Neuer Anblick: Die vergessenen Haustüren
In einer der letzten Ausstellungen der Galerie „DenkArt“ konnte man sie besichtigen – Fotos der Betonabgüsse von Haustüren, die der Künstler Ralph Siebenborn zur Verfügung gestellt hatte. Die Fotos zeigen sie noch unversehrt, noch nicht übersprüht mit einem stadtweit verbreiteten „tag“, dessen Urheber leicht zu ermitteln wären.
Es ist, als hätte man die wenigen Überreste verschwundener Gründerzeithäuser noch einmal zerstört. Heute erfreuen sich ja die Eingangstüren vieler sanierter Altbauten sorgfältiger Beachtung. Als diese Betonabgüsse hergestellt wurden, sollten jedoch ganze Straßenzüge im „Rekonstruktionsgebiet Sonnenberg“ Neubauten weichen. Und wer empfand ihn nicht als Fortschritt, den großzügig angelegten, begrünten Boulevard, wer hat sich damals nicht zuerst eine Wohnung mit IWC, Bad und Fernheizung gewünscht?
Man brauchte schon einen besonderen Blick, um der jahrelang vernachlässigten Altbausubstanz noch Erhaltenswertes abzugewinnen. Es waren jedoch verschiedene Künstler und ein Kunstwissenschaftler, die 1980 in einer Konzeption zum „Umgestaltungsgebiet Ost“ anregten, wenigstens Fassaden, Fenster und Türen der Altbauhäuser zu erhalten. In einer späteren Vorlage an den Rat der Stadt wurde daraus der Vorschlag: Bei den „unvermeidlichen“ Abbrucharbeiten anfallenden Materialien wie Fassadenelemente, Klinker, Fundamentsteine, Simse u. a. sollten zentral gesammelt und ihnen – den Künstlern – für „Materialassemblagen“ zur Verfügung gestellt werden.

Ausgewählte Einträge:

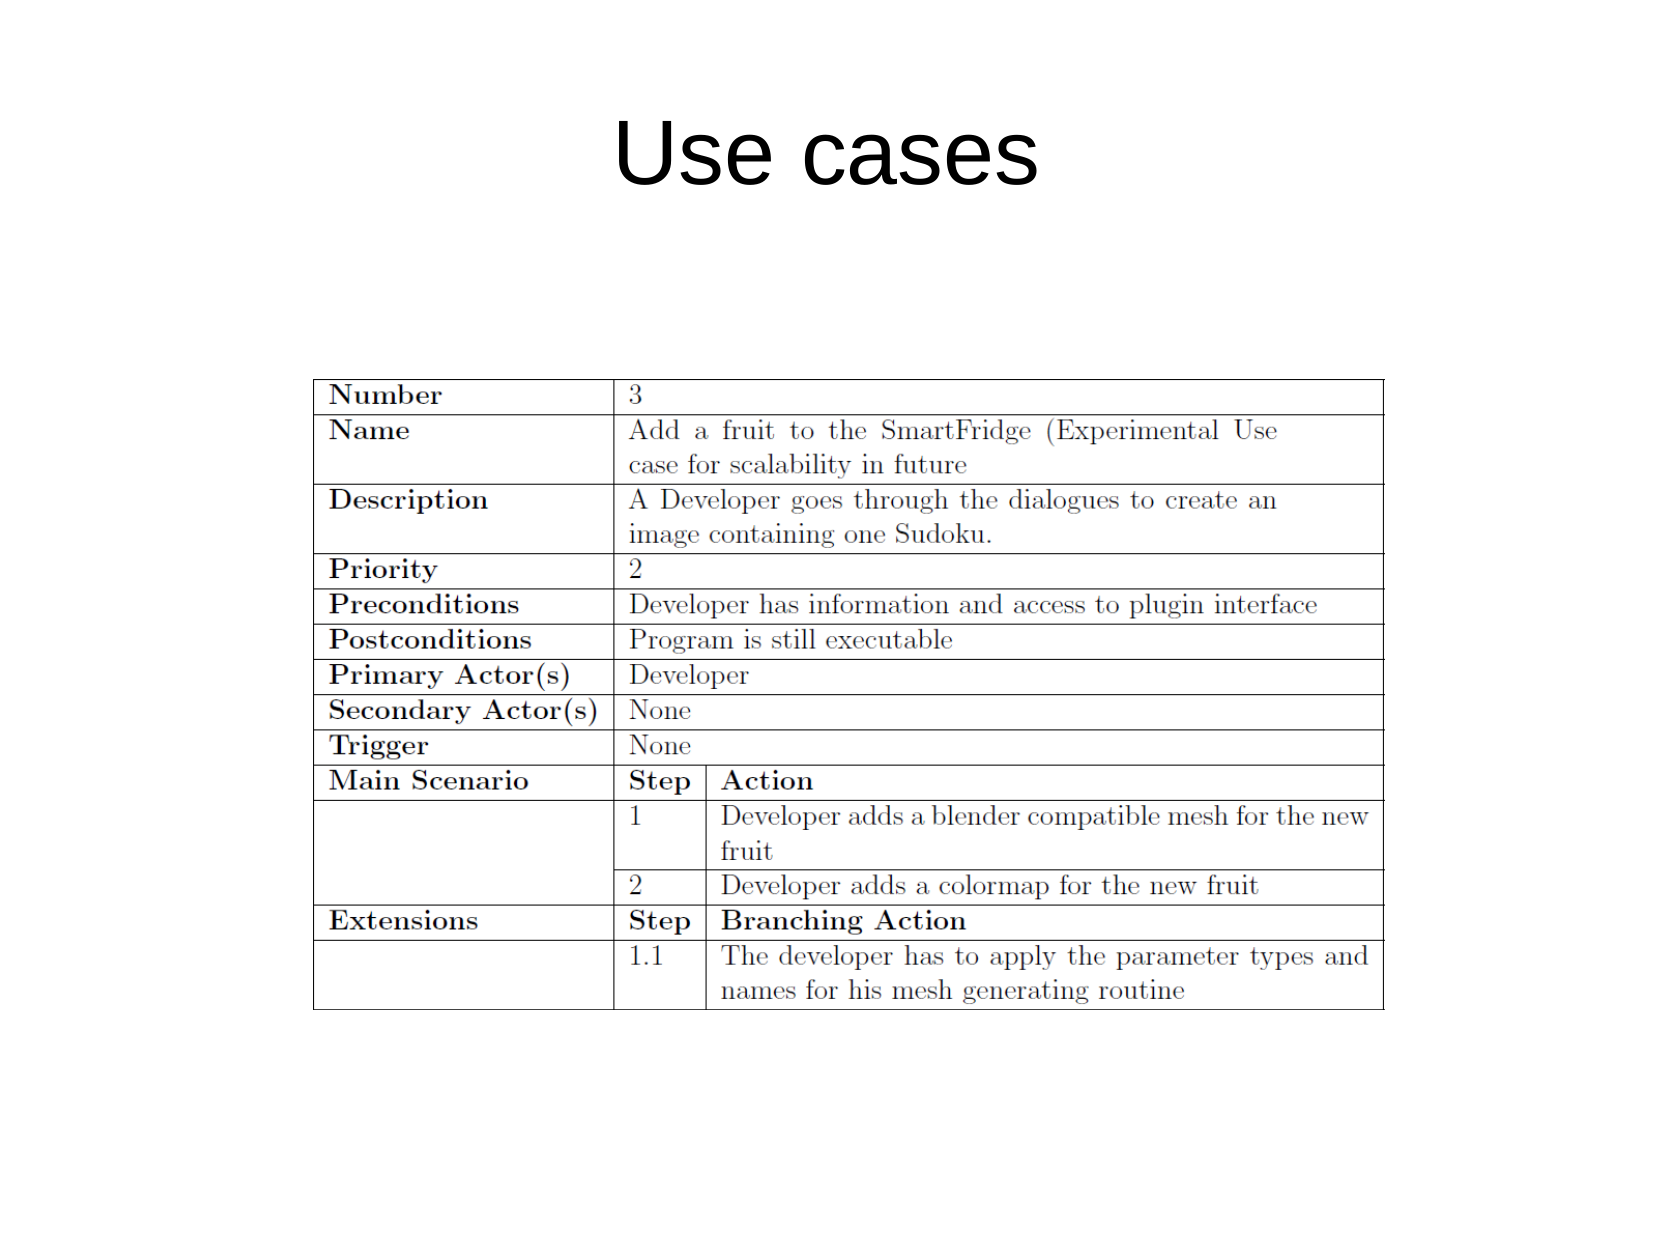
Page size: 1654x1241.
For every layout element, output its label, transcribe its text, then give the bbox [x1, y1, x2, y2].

title Use cases [82, 49, 1571, 257]
picture [312, 378, 1385, 1010]
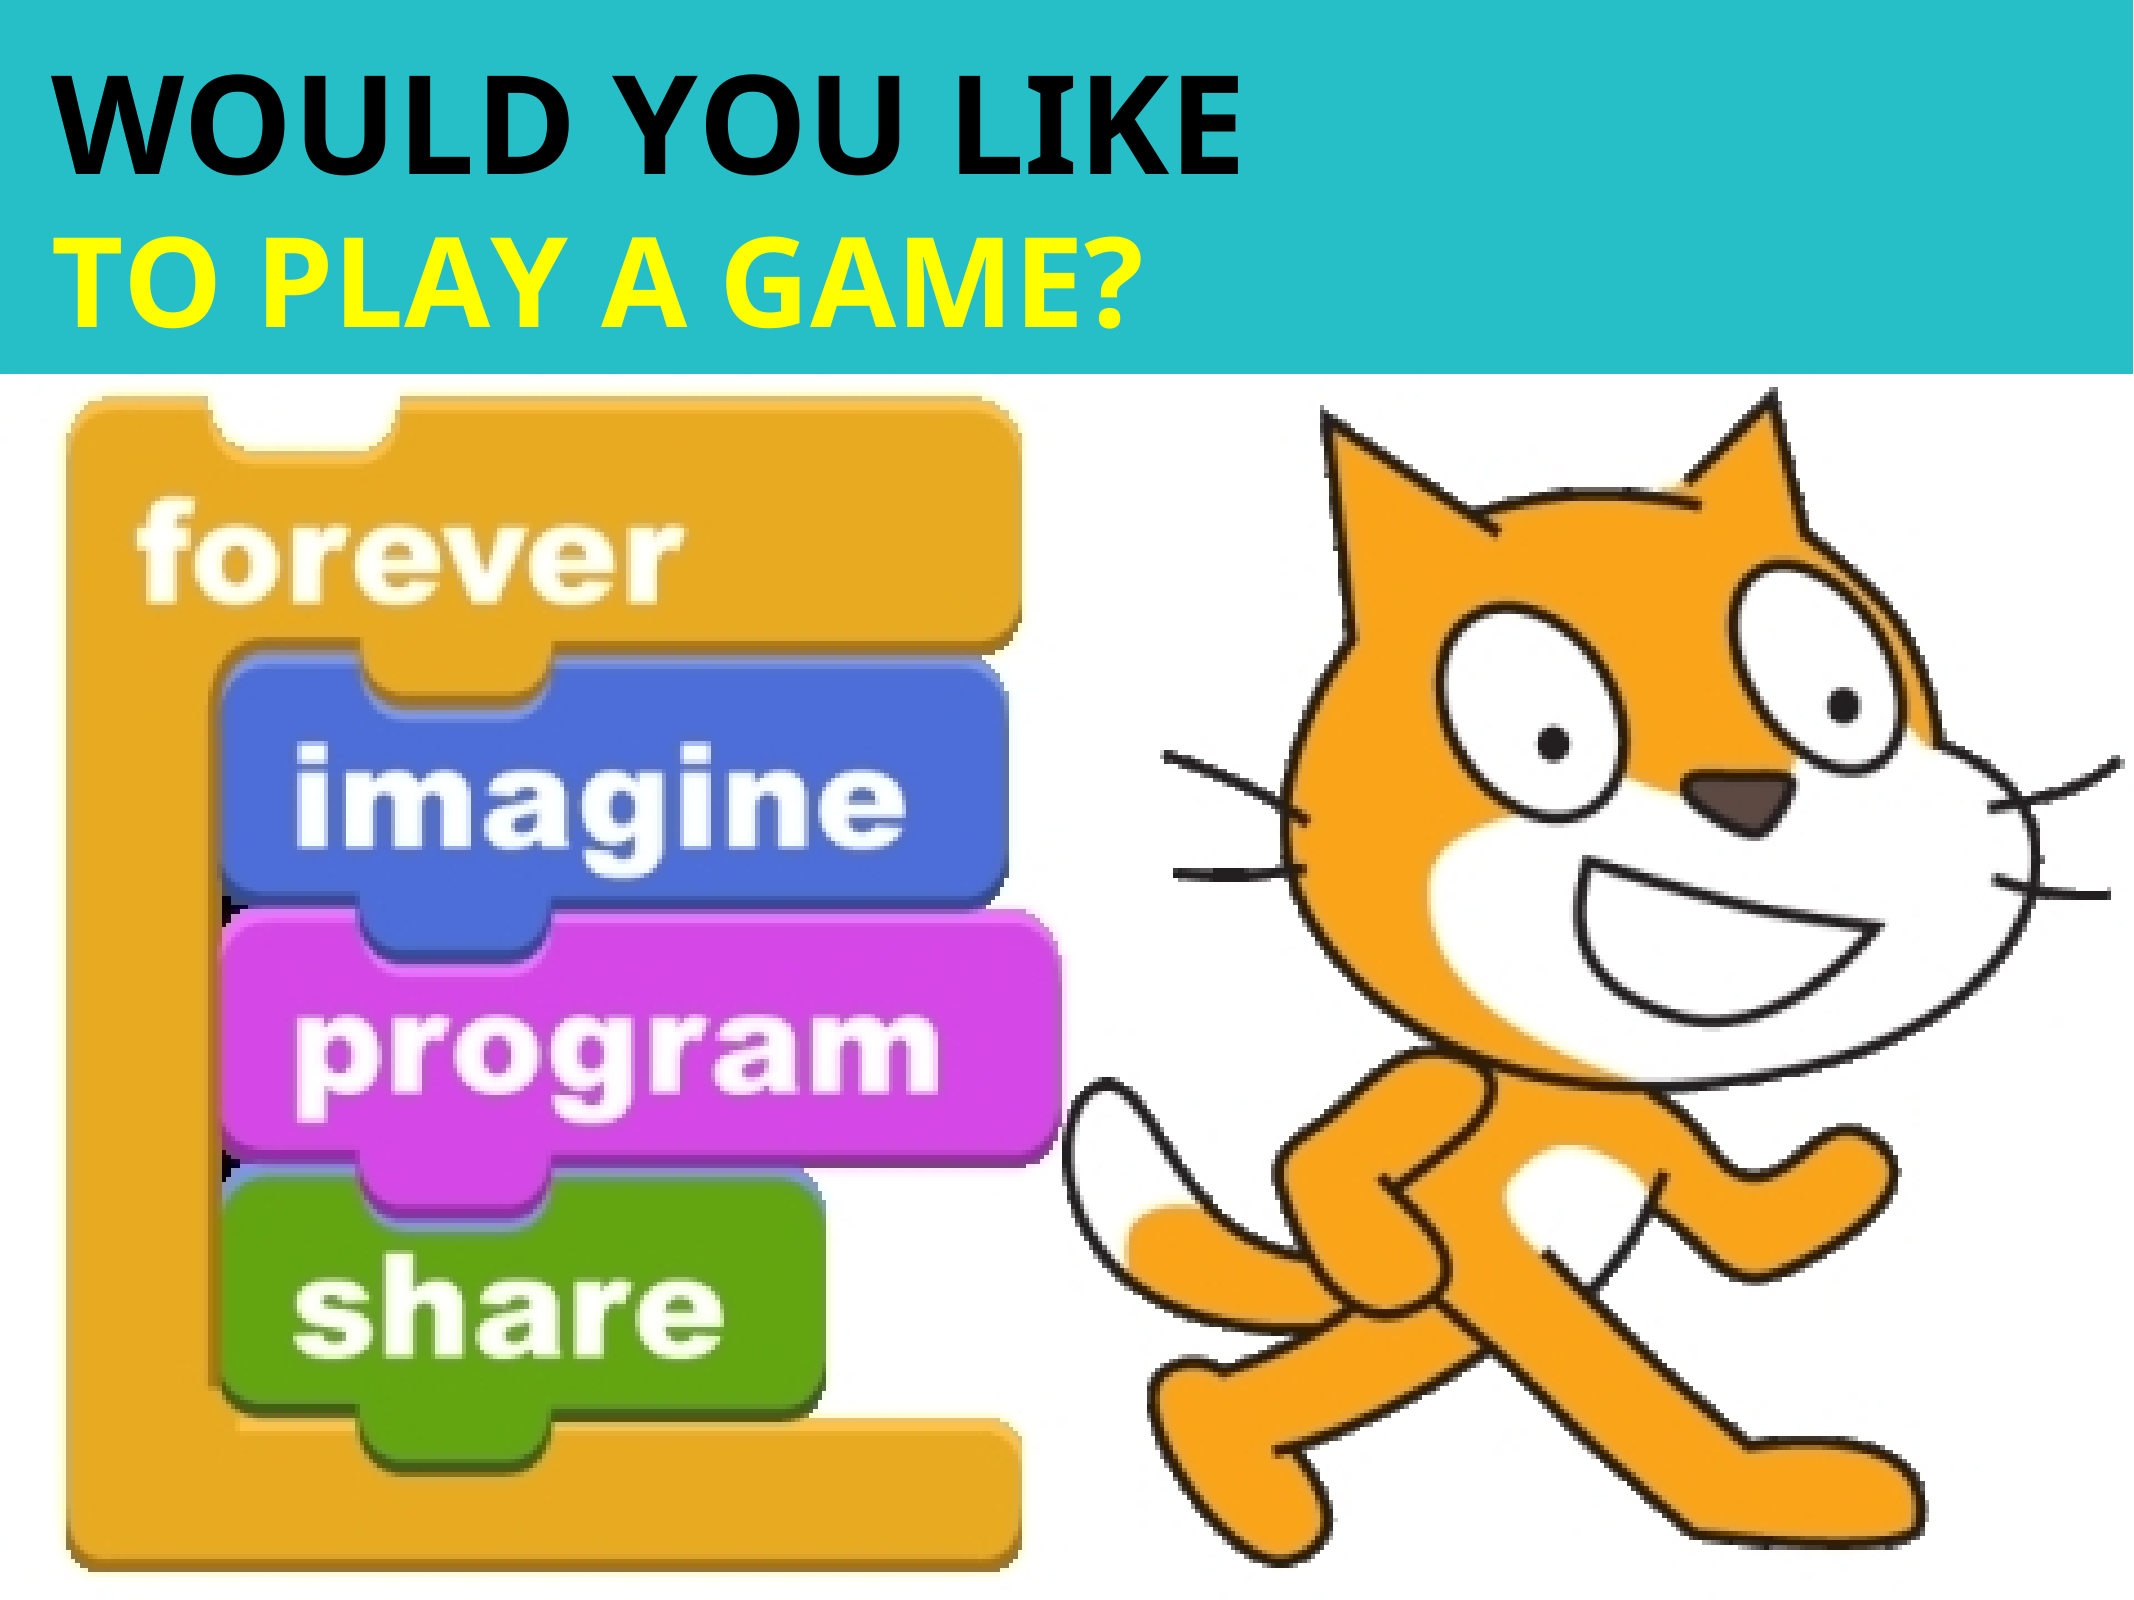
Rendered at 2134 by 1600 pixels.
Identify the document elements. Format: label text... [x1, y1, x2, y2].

Aufgabe 1:
In welchem Jahr regten Künstler und ein Kunstwissenschaftler laut dem Text über die vergessenen Haustüren an, Fassaden, Fenster und Türen der Altbauhäuser zu erhalten?
Aufgabe 2:
Führe den Text über die vergessenen Haustüren im Anschluss an seinen letzten Satz weiter.
Die Einträge stehen in keinem Zusammenhang mit dem Text über die vergessenen Haustüren.

Antwort 1:
Im Jahr 1980.

Antwort 2:
Freilich kam man 1985 zu dem ernüchternden Schluss: Das Abbruchmaterial sei für eine Assemblage, also „künstlerische Vereinigung verschiedener Objekte“ kaum noch geeignet, weil es viel zu verschlissen wäre – von einer sorgfältigen Bergung konnte wohl keine Rede sein! Daraufhin schlug der Kunsthandwerker Ralph Siebenborn vor, Betonabgüsse einzelner Türen herzustellen, wofür in den Bezirkswerkstätten für Kunst und Restaurierung in der Würzburger Straße die Formen angefertigt werden sollten – Abgüsse, die dann mit Hilfe von Silikon hergestellt wurden.
Der ursprüngliche Gedanke sei damals von den Bezirkswerkstätten selbst ausgegangen, so Siebenborn. „Betonabgüsse reich verzierter Haustüren der Gründerzeit“ sollten an einer Stützwand angebracht werden, zunächst war als Standort der Eingangsbereich Augustusburger Straße/Tschaikowskistraße vorgesehen und als Wiederverwendung die Freifläche gegenüber der Reichsbahnbrücke an der Jakobstraße. Schließlich verständigte man sich auf die neu entstehende Fußgängerzone, wo man auch für die Sonnenuhr als Wahrzeichen des Sonnenbergs den passenden Platz fand.
Zuerst hatte man übrigens darüber nachgedacht, die Sonnenuhr auf dem Theodor-Körner-Platz in Ost-West-Richtung gegenüber der Markuskirche aufzustellen. Ein plastisches Gebilde aus Metall, Stein oder Keramik schwebte den Verfassern der „Künstlerisch- ästhetischen Konzeption“ anfangs vor, dann erwog man, Aluminium oder Edelstahl dafür zu verwenden. Weitsichtig war der Gedanke, sie in einem Kiesbett aufzustellen, wodurch sie nicht so leicht zugänglich wäre.
Die Sonnenuhr in ihrer heutigen, endgültigen Gestalt als Metallplastik verdanken wir dem Formgestalter Peter Schmidt, sie fand ihren passenden Platz an der Sonnenstraße, Ecke Martinstraße. Dass die Wand mit den Türabgüssen wieder ihr schönes Gegenüber bilden könnte, wird angesichts des verbreiteten Vandalismus wohl nur ein Wunsch bleiben.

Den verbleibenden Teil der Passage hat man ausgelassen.